SMMT has previously blamed confusion over air quality plans as contributing to the decline in sales – with older, more polluting diesel cars seen as a major contributor to nitrogen dioxide air pollution in towns and cities.
Against the backdrop of declining car sales overall, alternatively fuelled vehicles have made further gains in market share, making up around 5.9% of the overall car sales during 2018, compared to 4.5% in the same period 12 months earlier.
In total 121,000 alternatively fuelled vehicles have been registered for sale throughout the year.
Hybrid and plug-in hybrid vehicles, which make up the majority of AFV sales, enjoyed ‘strong uplifts’ SMMT said, growing 31.0% and 19.1% respectively.
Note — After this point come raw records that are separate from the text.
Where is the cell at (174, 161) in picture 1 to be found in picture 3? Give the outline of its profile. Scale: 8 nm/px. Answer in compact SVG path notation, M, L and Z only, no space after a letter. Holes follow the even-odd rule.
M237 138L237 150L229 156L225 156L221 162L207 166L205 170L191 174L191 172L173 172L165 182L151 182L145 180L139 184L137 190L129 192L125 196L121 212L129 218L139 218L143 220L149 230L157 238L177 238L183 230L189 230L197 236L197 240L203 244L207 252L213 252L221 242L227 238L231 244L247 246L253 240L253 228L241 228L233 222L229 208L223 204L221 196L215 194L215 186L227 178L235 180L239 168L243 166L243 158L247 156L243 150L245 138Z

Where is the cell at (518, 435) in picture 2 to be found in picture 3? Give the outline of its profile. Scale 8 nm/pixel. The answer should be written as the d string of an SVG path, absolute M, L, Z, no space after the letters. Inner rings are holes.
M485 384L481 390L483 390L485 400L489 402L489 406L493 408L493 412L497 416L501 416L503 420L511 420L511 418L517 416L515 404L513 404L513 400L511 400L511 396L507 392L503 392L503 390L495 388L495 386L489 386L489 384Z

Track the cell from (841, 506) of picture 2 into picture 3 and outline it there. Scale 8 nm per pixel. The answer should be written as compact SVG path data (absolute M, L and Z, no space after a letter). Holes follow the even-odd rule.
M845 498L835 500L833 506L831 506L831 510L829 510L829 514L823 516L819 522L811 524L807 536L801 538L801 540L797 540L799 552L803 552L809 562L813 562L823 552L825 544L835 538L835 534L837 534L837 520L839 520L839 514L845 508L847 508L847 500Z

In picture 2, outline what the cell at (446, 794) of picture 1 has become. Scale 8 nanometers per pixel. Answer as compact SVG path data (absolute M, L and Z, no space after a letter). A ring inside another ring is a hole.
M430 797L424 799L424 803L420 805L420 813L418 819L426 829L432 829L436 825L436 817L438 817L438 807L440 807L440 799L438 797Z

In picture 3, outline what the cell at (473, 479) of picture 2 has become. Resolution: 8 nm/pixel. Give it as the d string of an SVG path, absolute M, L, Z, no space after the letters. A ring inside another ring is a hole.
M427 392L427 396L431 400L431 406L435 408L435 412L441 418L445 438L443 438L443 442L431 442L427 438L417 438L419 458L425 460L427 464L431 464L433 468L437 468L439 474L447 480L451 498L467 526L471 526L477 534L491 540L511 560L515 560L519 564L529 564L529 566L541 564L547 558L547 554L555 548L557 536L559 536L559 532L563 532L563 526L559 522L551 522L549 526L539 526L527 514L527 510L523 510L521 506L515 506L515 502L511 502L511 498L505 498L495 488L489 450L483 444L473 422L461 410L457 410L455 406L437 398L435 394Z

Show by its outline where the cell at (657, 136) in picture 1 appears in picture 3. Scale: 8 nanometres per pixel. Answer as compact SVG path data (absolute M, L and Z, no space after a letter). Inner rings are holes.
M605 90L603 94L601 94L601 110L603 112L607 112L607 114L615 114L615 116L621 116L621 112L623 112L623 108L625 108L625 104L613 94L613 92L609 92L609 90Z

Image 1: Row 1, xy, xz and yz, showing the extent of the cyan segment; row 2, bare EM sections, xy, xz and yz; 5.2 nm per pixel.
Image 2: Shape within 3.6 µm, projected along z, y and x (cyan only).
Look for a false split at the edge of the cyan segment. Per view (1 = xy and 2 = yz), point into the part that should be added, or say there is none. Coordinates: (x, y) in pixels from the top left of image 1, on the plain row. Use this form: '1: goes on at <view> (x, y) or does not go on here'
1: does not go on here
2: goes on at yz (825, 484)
However, a part of this rise may be linked to the recent announcement that the Plug-in Car Grant is to be cut for pure electric cars and withdrawn completely for plug-in hybrids, SMMT added (see airqualitynews.com story).
Commenting on the figures, Mike Hawes, SMMT chief executive, said: “VED upheaval, regulatory changes and confusion over diesel have all made their mark on the market this year so it’s good to see plug-in registrations buck the trend. Demand is still far from the levels needed to offset losses elsewhere, however, and is making government’s decision to remove purchase incentives even more baffling.
“We’ve always said that world-class ambitions require world-class incentives and, even before the cuts to the grant, those ambitions were challenging. We need policies that encourage rather than confuse. Government’s forthcoming review of WLTP’s impact on taxation must ensure that buyers of the latest, cleanest cars are not unfairly penalised else we will see older, more polluting cars remain on the road for longer.”
Registrations of alternatively fuelled vehicles are expected to grow +82.5% from 2017 levels by 2020 according to forecasts published by the SMMT.
Up to 92,620 new plug-in hybrid and battery electric cars expected to be sold in the same year – taking market share to around 4.0%, which, SMMT adds is at the lower end of government’s 3-7% stated ambition.